The rally in silver this week took price up to just shy of the top of the contracting triangle, which will be the next key resistance for silver. Price is now above a solid structural level at 17.4575, which should now provide support, keeping the focus on a further upside break.


Copper: Red Metal Rallies Despite Higher Inventories

Copper prices were in flux this week, suffering losses on the week initially before reversing to surge back up to near year-to-date highs.  One key element that has been causing the swings in price is the movement in stockpile inventory data, which has been oscillating wildly. The losses were suffered early in the week on reports of a 31% jump in stockpiles, the biggest increase since March 2017. However, the market then chose to ignore the moves in stockpiles and focus its attention on the weaker US Dollar, which fuelled a sharp rebound and saw copper join the commodities rally and turn strongly positive on the week.

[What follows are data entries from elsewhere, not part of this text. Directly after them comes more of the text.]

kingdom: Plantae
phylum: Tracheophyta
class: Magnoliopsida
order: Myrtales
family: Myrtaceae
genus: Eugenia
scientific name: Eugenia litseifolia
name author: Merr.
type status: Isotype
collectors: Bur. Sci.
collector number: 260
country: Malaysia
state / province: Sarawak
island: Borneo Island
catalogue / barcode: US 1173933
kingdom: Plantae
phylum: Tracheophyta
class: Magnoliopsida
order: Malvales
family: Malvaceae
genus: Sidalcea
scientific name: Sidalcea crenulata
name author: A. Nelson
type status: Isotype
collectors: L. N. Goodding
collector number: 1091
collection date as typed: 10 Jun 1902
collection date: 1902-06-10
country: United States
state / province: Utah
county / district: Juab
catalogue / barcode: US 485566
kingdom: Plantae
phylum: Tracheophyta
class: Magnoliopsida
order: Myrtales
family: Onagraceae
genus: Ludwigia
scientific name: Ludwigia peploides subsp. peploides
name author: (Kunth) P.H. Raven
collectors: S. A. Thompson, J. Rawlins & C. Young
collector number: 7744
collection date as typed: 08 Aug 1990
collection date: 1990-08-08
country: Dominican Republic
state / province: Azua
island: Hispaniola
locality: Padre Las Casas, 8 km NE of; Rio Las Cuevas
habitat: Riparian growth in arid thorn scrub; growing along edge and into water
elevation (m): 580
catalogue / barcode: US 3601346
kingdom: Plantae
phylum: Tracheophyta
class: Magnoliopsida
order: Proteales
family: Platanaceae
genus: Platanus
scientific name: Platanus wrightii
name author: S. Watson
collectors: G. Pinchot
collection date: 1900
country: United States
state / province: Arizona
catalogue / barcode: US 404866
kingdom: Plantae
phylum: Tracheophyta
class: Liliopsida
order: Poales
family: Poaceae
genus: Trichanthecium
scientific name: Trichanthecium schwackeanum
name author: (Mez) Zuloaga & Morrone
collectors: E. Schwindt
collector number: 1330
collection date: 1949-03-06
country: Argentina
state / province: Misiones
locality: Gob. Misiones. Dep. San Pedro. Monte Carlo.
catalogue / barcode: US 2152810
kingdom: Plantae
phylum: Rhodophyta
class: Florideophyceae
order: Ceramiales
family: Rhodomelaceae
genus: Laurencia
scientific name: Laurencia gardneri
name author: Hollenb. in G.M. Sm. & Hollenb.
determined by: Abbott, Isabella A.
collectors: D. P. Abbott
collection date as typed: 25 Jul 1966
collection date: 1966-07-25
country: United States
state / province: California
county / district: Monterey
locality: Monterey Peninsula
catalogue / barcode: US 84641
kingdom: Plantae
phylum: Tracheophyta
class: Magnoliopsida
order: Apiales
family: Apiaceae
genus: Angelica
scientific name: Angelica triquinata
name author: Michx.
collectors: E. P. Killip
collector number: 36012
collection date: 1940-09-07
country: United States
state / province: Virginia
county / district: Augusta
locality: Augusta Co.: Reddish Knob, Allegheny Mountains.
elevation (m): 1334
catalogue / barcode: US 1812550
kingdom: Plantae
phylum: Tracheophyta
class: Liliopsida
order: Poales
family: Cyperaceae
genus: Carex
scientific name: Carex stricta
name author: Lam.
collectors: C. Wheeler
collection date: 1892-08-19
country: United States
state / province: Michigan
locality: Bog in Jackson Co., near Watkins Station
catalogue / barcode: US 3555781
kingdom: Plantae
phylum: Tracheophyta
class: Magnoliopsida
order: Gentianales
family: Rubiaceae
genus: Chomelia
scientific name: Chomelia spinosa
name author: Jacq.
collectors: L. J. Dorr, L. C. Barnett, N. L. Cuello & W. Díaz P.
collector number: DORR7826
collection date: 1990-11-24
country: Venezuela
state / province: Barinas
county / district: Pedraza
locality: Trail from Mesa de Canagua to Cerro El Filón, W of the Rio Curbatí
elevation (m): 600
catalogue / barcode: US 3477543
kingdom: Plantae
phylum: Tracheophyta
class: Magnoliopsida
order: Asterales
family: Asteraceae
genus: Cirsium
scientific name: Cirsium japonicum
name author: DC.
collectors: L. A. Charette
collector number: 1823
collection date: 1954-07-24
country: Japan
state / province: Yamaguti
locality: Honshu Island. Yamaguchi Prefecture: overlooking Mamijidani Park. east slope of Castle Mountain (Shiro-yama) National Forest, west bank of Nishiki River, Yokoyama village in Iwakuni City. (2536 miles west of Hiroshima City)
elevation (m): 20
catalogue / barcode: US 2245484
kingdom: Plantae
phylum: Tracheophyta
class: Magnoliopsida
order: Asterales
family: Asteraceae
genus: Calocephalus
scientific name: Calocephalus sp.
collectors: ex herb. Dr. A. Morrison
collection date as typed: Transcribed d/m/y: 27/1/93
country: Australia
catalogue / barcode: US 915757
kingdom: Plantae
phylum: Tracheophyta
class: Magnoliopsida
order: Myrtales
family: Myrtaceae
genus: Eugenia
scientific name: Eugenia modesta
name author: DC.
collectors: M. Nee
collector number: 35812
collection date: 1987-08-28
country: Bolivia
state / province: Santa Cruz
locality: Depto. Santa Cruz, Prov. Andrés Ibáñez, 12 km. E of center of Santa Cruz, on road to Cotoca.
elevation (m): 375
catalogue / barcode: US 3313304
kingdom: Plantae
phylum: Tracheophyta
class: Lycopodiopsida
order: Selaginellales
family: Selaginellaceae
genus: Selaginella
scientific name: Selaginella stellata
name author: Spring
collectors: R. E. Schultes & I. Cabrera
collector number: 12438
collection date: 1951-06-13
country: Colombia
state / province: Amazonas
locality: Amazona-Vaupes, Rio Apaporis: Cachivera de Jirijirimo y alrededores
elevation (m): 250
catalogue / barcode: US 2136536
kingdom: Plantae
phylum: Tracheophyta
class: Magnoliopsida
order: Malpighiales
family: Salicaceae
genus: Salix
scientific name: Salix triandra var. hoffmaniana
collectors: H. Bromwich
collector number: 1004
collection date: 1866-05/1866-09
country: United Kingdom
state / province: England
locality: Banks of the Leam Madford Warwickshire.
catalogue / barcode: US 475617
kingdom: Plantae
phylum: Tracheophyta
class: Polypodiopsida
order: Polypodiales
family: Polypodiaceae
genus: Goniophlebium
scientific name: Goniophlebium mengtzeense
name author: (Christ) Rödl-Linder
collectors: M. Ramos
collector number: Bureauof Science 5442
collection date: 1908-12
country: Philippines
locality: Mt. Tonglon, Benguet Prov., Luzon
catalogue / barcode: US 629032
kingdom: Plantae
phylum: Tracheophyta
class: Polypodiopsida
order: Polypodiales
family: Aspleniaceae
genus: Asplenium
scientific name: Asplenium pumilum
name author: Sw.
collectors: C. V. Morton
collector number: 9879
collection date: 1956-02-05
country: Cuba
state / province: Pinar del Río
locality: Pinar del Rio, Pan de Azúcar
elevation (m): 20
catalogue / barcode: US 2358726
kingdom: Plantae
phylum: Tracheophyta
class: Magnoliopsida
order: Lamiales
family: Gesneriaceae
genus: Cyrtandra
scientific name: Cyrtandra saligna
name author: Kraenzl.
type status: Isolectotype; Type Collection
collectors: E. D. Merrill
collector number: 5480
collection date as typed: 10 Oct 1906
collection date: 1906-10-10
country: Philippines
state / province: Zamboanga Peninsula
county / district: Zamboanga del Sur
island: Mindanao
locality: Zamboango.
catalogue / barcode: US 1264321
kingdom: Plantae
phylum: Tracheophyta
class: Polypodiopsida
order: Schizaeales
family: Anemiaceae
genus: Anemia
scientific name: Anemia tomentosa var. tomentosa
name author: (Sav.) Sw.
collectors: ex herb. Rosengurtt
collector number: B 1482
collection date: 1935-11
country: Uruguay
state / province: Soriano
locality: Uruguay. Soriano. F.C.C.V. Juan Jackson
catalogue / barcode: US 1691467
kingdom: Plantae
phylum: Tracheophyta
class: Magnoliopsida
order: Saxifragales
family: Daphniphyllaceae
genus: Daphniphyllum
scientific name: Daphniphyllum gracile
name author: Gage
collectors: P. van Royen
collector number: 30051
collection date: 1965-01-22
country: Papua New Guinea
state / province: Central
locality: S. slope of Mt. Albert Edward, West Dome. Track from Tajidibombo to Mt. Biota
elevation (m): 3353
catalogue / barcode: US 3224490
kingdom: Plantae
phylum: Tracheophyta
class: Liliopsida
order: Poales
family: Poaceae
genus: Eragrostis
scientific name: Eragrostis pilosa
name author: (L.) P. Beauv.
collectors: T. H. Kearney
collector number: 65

The move in copper prices this week looks poised to deliver further upside in the near term with mounting pressure on the 2018/2017 highs to be broken. Once these levels are cleared, the next key objective will be a test of the mid 2013 high around 3.470. The current resistance around 3.269 should then act as support when retested from above, providing a platform for further upside.


Iron: Decline Ceases Ahead of Spring Festival

After tumbling lower earlier in the week, iron ore prices were able to stem the decline mid-week due to a recovery in the Chinese futures market. Trading has been somewhat quieter of late, due to the high level of inventories and the proximity to the Spring Festival which will be happening shortly. As with Copper, the market is caught between opposing forces currently with high inventory levels exerting downward pressure on price, but a weaker US Dollar keeping prices supported and joining the commodities rally.



The technical picture in Iron suggests that a short-term head and shoulders is in play which suggests further downside from this level. The $80 mark (mid-2017) remains the key resistance to break and until that level is breached, iron prices are likely to remain rangebound with the potential for a rotation lower back toward the $58 level support.